[plt-scheme] accessing SXML->HTML in the latest version of sxml-tools for plt-scheme

From: Joe Marshall (jrm at ccs.neu.edu)
Date: Tue May 25 09:52:23 EDT 2004

"Anton van Straaten" <anton at appsolutions.com> writes:

> No flames, but with case-sensitivity as the default, there'll be
> NoStoppingIt.  CulturalInhibitions WontBeEnough.  It WontBeLong before
> SchemeWillBeIndistinguishableFromWikis.  But IsThatSuchABadThingReally?
> OpinionsDiffer.  Some say StudlyCaps are ReadableMixedCase.  Casting my eye
> OverThisParagraph, I'm NotSureIAgree.

I'm not beneath saying ``I told you so'' (not to Anton).

But this message is not just noise.  It turns out Henry Baker has a
solution to the problem (as always).  In his paper 

"Strategies for the Lossless Encoding of Strings as Ada Identifiers". 
   ACM Ada Letters XIII, 5 (Sep/Oct 1993), 43-47. 
   Interesting ways to translate identifiers from one programming
   language into another without losing readability or
   distinguishability.

   http://home.pipeline.com/~hbaker1/Encode.html

He describes the following scheme:
  An identifier is composed of syllables that are concatenated
  together, possibly with a concatenation character.

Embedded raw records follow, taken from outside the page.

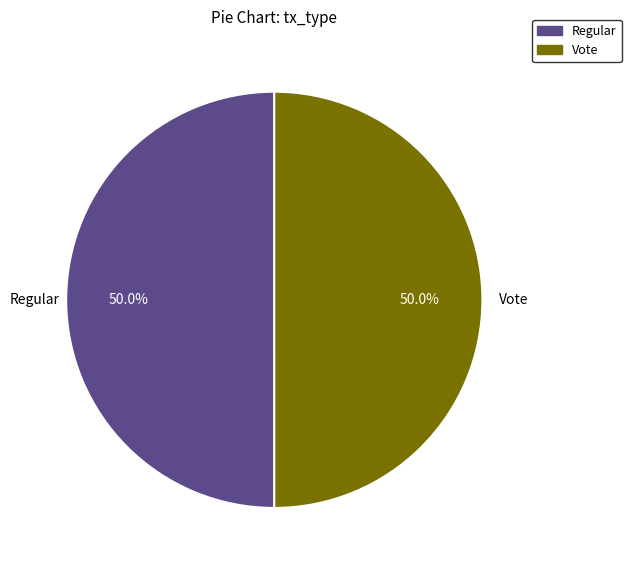

What percentage is NOT represented by Regular?

50.0%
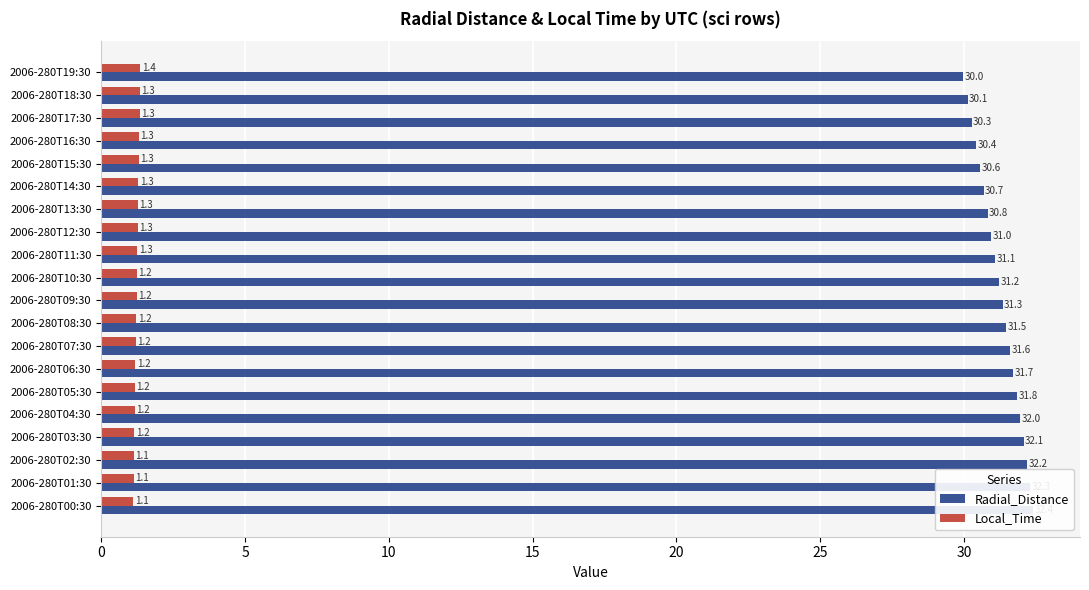

At which label is Radial_Distance closest to 31?

2006-280T12:30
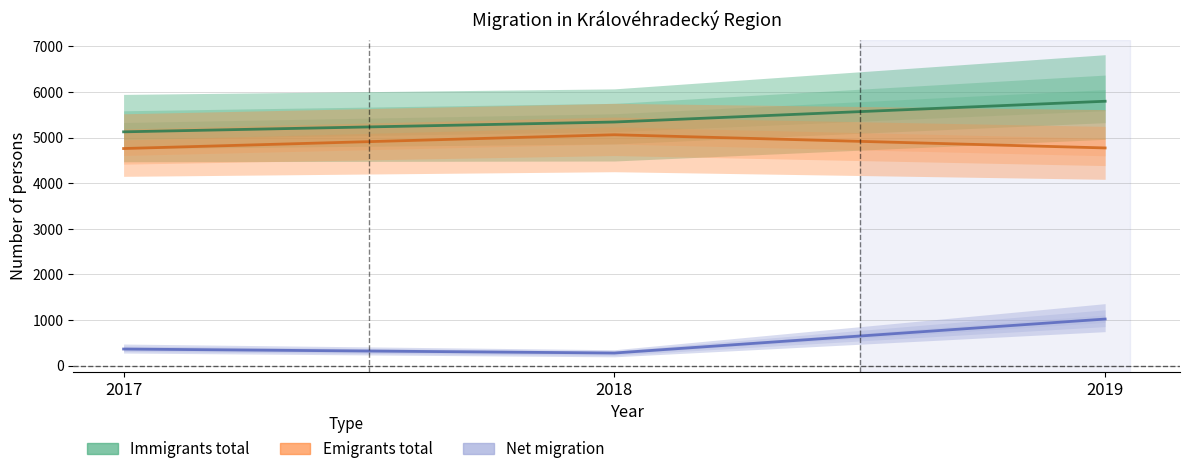

Which series has the largest total across all categories?

Immigrants total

  Most syllables map 1-1, but certain syllables are reserved, among
  them is the quoting escape QQ, quoting uppercase QQU, quoting
  lowercase QQL, and quoting capitalization (CamelCase) QQC.  Reserved
  syllables or syllables that have non-standard case must be quoted.

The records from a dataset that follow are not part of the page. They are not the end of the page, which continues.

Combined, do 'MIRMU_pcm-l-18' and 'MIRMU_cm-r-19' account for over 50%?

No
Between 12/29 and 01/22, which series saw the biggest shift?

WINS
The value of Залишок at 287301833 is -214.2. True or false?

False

  Transferring from case-sensitive to case-insensitive involves
  breaking the identifier on syllable boundaries, escaping the
  appropriate syllables, and concatenating the results.  Going the
  other direction involves breaking the identifier on syllable
  boundaries, undoing the escaping and concatenating the results.

Although the paper is for encoding Common Lisp symbols as ADA
Identifiers, we can apply the principle to encode CamelCase
identifiers as case-insensitive Scheme symbols.  Here is a simple
illustration: 

Suppose that the foreign identifiers were, for the most part,
CamelCaseIdentifiers (you want to design the mapping for the most
frequent usage).  You would first break the identifier at all places
where a lower-case letter is immediately followed by an upper case
one:  Camel Case Identifiers.  You then encode the syllables, the
default mapping being foreign capitalized directly to Scheme:  camel
case identifiers.  Then concatenate the syllables with hyphens:
camel-case-identifiers.  This would be the bulk of the mappings.

Now for the exceptions.  BlahURL would break as "Blah" "URL".  Blah
would be encoded normally, but URL, being all uppercase, would need to
be escaped with "qqu".  The resulting scheme identifier is 
blah-qqu-url

fooBar          <--->  qql-foo-bar
Qq              <--->  qq-qq
DIFFERENT_STYLE <--->  qqu-different-undr-qqu-style

The paper goes into more detail, but the upshot is that it is possible
to define a readable, one-to-one mapping that is roughly homomorphic
in length (short identifiers remain short, long ones stay long) and
can be computed by inspection by the user.  I've used this for
pathname mapping in Common Lisp and it works quite well.  A good
design here would be valuable.



Posted on the users mailing list.